Cal-eave? Group Petitions to Have California Secession Question Appear on Ballot in 2018
On the heels of Brexit, is Cal-eave next? If one group gets its way, Californians will have a chance to weigh in two years from now.
The Sacramento Bee reports that a group called Yes California has filed a proposed ballot measure with the state Attorney General in the hopes of having the question put to a vote in November 2018.
If voters approve the measure, a special election would then take place in March 2019, in which more than 55 percent of the electorate must vote to secede in order for the process to begin.
“We always thought that if we just connected with the people who thought about this, but didn’t tell their friends and family because they would be seen as kooky and weird, that the quiet population would become vocal,” Yes California’s vice president Marcus Evans told the Bee. “If you don’t want to support our suggestion, that’s fine. Let’s just have the conversation and discuss the facts.”
Daniel Farber, a law professor at U.C. Berkeley, claims that even if Californians voted to secede, it still wouldn’t actually happen because two-thirds of Congress and three-quarters of the states must also approve.

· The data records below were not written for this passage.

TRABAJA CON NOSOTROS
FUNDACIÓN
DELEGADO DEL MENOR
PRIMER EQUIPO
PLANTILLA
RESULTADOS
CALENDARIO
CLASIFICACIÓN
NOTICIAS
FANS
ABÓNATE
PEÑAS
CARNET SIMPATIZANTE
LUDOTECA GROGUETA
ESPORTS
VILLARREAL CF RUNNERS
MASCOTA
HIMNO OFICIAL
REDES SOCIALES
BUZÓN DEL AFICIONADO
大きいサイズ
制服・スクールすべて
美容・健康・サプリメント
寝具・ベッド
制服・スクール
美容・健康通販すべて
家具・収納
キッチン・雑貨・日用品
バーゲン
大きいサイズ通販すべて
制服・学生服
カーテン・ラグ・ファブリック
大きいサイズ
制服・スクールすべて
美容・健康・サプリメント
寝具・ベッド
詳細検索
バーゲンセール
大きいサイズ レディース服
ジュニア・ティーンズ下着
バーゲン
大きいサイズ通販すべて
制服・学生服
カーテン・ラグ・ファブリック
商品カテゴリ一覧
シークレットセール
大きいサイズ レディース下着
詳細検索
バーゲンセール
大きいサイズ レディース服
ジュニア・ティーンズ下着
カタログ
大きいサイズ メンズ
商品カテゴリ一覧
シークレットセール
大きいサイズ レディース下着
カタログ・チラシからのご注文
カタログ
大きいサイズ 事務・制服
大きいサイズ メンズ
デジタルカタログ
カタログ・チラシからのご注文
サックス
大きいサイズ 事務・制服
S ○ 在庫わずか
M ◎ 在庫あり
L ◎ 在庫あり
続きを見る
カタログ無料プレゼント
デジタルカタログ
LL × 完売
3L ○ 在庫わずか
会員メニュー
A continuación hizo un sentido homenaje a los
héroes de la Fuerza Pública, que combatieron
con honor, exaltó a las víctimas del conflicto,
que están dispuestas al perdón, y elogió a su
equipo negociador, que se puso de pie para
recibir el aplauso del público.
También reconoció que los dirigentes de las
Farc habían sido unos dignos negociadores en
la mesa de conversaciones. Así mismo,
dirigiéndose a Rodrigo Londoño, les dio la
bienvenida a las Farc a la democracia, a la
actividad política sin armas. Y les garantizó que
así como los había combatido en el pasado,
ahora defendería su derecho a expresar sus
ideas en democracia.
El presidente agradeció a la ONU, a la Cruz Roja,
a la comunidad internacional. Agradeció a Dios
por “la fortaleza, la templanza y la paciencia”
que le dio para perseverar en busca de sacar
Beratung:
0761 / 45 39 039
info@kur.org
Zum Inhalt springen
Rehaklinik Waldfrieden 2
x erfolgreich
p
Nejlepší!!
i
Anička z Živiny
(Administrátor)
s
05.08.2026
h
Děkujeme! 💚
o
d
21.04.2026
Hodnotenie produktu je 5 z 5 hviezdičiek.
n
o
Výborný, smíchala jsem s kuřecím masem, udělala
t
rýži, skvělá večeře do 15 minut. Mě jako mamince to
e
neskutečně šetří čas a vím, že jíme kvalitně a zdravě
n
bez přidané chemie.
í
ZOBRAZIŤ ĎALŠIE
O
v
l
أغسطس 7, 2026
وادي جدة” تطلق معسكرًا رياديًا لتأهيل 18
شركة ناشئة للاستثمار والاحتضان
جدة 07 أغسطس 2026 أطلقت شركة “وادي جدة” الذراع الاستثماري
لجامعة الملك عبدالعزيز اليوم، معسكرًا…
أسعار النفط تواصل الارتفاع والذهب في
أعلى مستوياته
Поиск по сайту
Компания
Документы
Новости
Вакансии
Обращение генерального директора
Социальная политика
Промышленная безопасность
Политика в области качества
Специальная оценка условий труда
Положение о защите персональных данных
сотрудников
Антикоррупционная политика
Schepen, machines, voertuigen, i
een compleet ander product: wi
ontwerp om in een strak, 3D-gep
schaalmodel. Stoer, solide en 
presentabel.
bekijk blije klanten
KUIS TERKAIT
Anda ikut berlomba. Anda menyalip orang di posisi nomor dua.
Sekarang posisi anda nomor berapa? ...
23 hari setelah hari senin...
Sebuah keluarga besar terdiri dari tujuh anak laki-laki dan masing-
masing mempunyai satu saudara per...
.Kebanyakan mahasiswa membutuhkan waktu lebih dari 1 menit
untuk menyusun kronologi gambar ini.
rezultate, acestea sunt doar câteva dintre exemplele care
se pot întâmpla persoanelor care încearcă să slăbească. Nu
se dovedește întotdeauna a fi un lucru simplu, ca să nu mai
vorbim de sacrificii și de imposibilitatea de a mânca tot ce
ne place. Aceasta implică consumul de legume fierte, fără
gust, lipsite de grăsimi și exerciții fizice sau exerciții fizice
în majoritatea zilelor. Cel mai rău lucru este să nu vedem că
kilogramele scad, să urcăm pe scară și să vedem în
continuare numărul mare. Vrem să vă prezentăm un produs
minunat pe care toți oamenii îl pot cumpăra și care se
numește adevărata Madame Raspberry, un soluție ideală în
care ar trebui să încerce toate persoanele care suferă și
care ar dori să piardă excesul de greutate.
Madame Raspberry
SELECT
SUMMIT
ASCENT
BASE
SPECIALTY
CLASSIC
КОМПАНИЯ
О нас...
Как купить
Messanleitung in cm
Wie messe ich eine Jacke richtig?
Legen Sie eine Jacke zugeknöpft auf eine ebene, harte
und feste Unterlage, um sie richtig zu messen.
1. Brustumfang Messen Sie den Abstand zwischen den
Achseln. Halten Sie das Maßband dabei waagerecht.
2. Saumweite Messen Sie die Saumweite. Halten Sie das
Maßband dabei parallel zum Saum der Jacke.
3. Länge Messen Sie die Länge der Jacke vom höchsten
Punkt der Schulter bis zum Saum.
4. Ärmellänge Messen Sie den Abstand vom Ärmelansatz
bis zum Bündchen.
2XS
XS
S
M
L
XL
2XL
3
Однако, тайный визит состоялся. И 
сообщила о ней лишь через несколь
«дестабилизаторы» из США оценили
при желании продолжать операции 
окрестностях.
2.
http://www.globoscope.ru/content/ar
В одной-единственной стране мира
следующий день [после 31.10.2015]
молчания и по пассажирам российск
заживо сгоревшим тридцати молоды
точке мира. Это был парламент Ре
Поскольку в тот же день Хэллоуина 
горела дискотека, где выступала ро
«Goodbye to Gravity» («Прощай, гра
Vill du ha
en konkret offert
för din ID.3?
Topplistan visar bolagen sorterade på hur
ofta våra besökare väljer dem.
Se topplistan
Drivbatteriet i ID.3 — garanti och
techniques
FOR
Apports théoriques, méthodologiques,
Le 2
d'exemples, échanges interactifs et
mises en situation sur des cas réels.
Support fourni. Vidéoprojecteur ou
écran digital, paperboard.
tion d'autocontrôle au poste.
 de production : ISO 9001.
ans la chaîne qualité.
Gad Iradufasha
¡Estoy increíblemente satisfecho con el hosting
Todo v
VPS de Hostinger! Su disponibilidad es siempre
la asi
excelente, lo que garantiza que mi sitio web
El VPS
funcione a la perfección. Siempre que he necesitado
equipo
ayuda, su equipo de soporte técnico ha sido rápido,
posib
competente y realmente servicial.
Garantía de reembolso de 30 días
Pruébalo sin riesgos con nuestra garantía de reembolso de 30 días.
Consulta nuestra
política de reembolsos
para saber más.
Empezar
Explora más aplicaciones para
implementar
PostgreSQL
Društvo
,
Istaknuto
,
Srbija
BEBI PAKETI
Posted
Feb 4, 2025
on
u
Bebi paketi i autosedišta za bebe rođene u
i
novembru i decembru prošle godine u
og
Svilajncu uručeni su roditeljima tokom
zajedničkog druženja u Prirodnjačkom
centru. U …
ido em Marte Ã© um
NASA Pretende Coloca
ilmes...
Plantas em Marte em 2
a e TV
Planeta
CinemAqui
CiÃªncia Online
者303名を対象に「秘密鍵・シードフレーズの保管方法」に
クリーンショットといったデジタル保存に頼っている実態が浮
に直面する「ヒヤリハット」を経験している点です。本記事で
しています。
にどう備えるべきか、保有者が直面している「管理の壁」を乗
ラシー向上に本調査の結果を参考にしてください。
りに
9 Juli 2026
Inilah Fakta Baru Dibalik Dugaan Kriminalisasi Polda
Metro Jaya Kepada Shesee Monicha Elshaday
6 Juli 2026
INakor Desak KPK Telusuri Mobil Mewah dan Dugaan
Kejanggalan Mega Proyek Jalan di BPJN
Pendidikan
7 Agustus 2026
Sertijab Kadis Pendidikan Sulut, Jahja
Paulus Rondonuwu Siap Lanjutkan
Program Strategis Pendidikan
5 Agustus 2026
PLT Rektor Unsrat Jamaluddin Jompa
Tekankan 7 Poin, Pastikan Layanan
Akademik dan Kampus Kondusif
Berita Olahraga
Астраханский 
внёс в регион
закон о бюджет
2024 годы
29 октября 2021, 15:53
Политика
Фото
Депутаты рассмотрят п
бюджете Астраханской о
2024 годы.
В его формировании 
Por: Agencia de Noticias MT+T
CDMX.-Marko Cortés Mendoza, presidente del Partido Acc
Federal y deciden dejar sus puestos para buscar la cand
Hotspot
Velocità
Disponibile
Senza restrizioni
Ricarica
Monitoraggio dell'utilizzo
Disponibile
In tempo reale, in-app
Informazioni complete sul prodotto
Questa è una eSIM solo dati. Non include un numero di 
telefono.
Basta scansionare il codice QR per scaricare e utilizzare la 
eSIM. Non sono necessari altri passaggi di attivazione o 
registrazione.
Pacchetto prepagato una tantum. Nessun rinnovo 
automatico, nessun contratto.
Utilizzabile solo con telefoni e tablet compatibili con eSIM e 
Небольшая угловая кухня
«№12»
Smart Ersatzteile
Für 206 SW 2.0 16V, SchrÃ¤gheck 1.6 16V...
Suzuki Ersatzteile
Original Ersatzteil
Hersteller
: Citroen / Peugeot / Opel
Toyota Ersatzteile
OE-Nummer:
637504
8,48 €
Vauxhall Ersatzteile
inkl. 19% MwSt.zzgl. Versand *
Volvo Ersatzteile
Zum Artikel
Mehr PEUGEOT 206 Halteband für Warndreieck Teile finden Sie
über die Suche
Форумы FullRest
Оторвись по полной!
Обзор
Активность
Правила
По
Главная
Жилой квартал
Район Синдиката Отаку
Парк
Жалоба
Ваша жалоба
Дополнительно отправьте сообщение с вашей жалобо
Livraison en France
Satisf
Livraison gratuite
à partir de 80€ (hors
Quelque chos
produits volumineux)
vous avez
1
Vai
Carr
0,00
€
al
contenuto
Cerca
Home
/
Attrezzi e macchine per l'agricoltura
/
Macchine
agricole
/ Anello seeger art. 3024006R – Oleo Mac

“I don’t think it gets to the point where we have to worry about those details and how to make it work,” Farber said. “Many of us have had that thought from time to time, but in the end it’s not really a feasible option as far as I can see.”
But that isn’t stopping Yes California’s leaders, including president Louis J. Marinelli — who says he wants to go around Congress and appeal directly to the United Nations.
“We’re not ashamed about going around Washington to achieve it,” Marinelli said. “Congress can’t tie its shoes. We can wait our whole life while Congress tries to grapple with this, and they won’t do anything.”